L’auteur utilise de la chronologie, ce qui est indispensable, surtout pour une première approche de l’événement. Il précise ainsi quelques grandes batailles à travers les cas emblématiques d’El Alamein ou Stalingrad par exemple. Concernant le Débarquement, il fait bien ressentir le poids de cet épisode à travers quelques chiffres : 5000 embarcations, 200 destroyers et 33 croiseurs. Rien que le premier jour, 150 000 soldats….débarquent ». Un certain nombre de cartes accompagnent l’ensemble et aident à la lecture.

Collaborer, résister, survivre

Parmi les autres questions sensibles, Henry Rousso aborde la Collaboration et la Résistance. Il livre un paragraphe tout en nuances sur « comment pouvait-on résister ? ». Il souligne la diversité des situations. Il en profite pour citer quelques noms, notamment de femmes comme Masha Bruskina ou plus « classique » comme Lucie Aubrac. Il aborde également la thématique de la résistance civile, point longtemps ignoré. Toujours sur cette question, et c’est un des points forts du livre, l’auteur alterne les incontournables, avec Oradour-sur-Glane, et une approche européenne, et même asiatique, du phénomène de résistance.

Guerre totale et crimes de masse

On pourra aussi s’appuyer sur plusieurs passages de l’ouvrage pour faire comprendre l’idée de guerre totale.
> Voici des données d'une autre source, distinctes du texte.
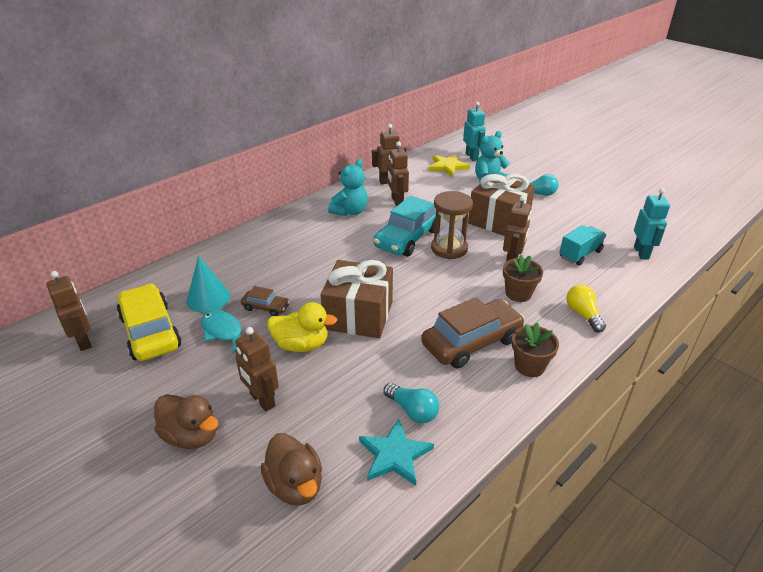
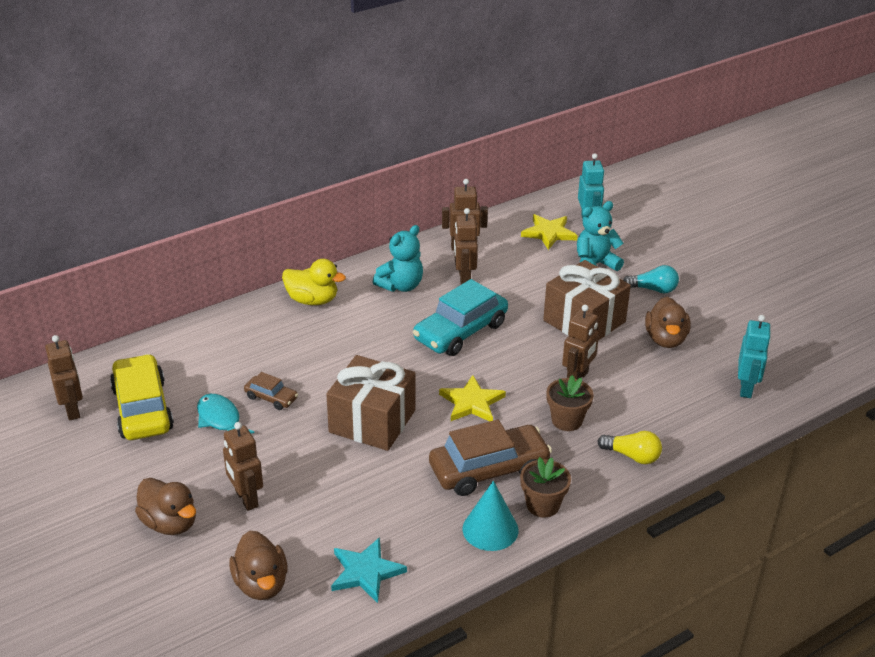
camera: 10 degrees right, 0 degrees up
(208, 298) = (210, 378): turquoise cone -> turquoise cone (490, 529)
(301, 345) = (300, 446): yellow duck -> yellow duck (312, 300)
(412, 411) = (398, 532): turquoise light bulb -> none
(436, 290) = (472, 402): none -> yellow star
(449, 248) = (506, 352): brown hourglass -> none
(564, 226) = (665, 339): none -> brown duck
(580, 254) = (666, 380): turquoise truck -> none
(583, 315) = (632, 456): yellow light bulb -> yellow light bulb turned 120 degrees clockwise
En Grande-Bretagne par exemple, la durée légale du travail passe de 48 à 60 heures par semaine. 80 % des Britanniques âgées de 18 à 40 ans travaillent pour l’industrie de guerre ou l’armée.
L’auteur consacre un chapitre distinct aux crimes de masse. Il propose une vision large du sujet en évoquant les crimes commis par les Japonais. C’est un aspect parfois rapidement évoqué et il est bon de donner quelques idées à ce sujet : naturalisations forcées en Corée, mais aussi fourniture au Japon de plus de la moitié de sa consommation de riz. L’Unité 731 est aussi évoqué et le sujet demeure sensible comme en témoigne la polémique récente autour de la photographie du premier ministre japonais installé aux commandes d’un avion numéroté 731. Henry Rousso évoque aussi Katyn, Babi Yar et l’extermination des prisonniers de guerre soviétiques. La Shoah est clairement expliquée. Enfin, Henry Rousso n’oublie pas d’insister sur le fait que cette barbarie a été le fait d’hommes éduqués d’un pays développé. Signalons qu’un dernier chapitre intitulé « après la catastrophe » dresse un bilan du conflit en précisant les chiffres de victimes et ce que cela représente en pourcentage selon les pays.

Voici donc un ouvrage qui revisite un thème connu en apportant les repères essentiels sans négliger des apports plus récents. Il pourra être utile en troisième et première pour les élèves qui veulent en savoir plus. Le jeu de question-réponse reste efficace et évite la monotonie de la lecture. Un ouvrage à posséder et à faire lire.

Jean-Pierre Costille, avec l’aide de Clara © Clionautes.